- [Goal of the exercise]: Print the data below exactly as it appears.

- [Available data]:
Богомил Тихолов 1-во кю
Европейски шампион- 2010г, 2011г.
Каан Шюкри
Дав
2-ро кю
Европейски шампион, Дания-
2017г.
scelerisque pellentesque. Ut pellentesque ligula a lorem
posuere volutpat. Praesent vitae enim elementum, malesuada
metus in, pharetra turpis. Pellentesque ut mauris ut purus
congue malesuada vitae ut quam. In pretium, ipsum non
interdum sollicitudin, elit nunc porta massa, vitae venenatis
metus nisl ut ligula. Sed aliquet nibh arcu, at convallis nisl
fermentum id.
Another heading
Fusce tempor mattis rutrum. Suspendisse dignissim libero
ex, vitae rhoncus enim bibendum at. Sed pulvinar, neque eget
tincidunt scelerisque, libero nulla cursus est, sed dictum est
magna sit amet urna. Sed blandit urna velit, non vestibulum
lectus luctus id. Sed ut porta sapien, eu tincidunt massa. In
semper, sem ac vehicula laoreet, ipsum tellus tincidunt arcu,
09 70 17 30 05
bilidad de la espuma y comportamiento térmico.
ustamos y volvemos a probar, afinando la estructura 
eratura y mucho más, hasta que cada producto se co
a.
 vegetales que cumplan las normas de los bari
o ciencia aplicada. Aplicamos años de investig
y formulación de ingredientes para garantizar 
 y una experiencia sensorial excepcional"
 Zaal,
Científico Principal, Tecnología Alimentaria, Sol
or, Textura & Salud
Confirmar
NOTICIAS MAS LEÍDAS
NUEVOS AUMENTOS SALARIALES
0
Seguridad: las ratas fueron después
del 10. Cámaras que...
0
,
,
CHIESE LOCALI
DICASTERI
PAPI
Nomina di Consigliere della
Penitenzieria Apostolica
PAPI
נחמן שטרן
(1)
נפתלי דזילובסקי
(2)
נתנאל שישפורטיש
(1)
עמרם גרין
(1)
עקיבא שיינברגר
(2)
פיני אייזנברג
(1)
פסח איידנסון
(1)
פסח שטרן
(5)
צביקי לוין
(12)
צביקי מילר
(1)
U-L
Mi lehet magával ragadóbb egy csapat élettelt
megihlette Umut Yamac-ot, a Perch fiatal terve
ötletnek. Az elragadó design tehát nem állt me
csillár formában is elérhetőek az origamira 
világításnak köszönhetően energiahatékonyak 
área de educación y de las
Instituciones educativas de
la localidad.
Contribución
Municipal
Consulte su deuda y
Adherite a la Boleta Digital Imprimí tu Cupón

- [Answer below]:
Богомил Тихолов 1-во кю
Европейски шампион- 2010г, 2011г.
Каан Шюкри
Дав
2-ро кю
Европейски шампион, Дания-
2017г.
scelerisque pellentesque. Ut pellentesque ligula a lorem
posuere volutpat. Praesent vitae enim elementum, malesuada
metus in, pharetra turpis. Pellentesque ut mauris ut purus
congue malesuada vitae ut quam. In pretium, ipsum non
interdum sollicitudin, elit nunc porta massa, vitae venenatis
metus nisl ut ligula. Sed aliquet nibh arcu, at convallis nisl
fermentum id.
Another heading
Fusce tempor mattis rutrum. Suspendisse dignissim libero
ex, vitae rhoncus enim bibendum at. Sed pulvinar, neque eget
tincidunt scelerisque, libero nulla cursus est, sed dictum est
magna sit amet urna. Sed blandit urna velit, non vestibulum
lectus luctus id. Sed ut porta sapien, eu tincidunt massa. In
semper, sem ac vehicula laoreet, ipsum tellus tincidunt arcu,
09 70 17 30 05
bilidad de la espuma y comportamiento térmico.
ustamos y volvemos a probar, afinando la estructura 
eratura y mucho más, hasta que cada producto se co
a.
 vegetales que cumplan las normas de los bari
o ciencia aplicada. Aplicamos años de investig
y formulación de ingredientes para garantizar 
 y una experiencia sensorial excepcional"
 Zaal,
Científico Principal, Tecnología Alimentaria, Sol
or, Textura & Salud
Confirmar
NOTICIAS MAS LEÍDAS
NUEVOS AUMENTOS SALARIALES
0
Seguridad: las ratas fueron después
del 10. Cámaras que...
0
,
,
CHIESE LOCALI
DICASTERI
PAPI
Nomina di Consigliere della
Penitenzieria Apostolica
PAPI
נחמן שטרן
(1)
נפתלי דזילובסקי
(2)
נתנאל שישפורטיש
(1)
עמרם גרין
(1)
עקיבא שיינברגר
(2)
פיני אייזנברג
(1)
פסח איידנסון
(1)
פסח שטרן
(5)
צביקי לוין
(12)
צביקי מילר
(1)
U-L
Mi lehet magával ragadóbb egy csapat élettelt
megihlette Umut Yamac-ot, a Perch fiatal terve
ötletnek. Az elragadó design tehát nem állt me
csillár formában is elérhetőek az origamira 
világításnak köszönhetően energiahatékonyak 
área de educación y de las
Instituciones educativas de
la localidad.
Contribución
Municipal
Consulte su deuda y
Adherite a la Boleta Digital Imprimí tu Cupón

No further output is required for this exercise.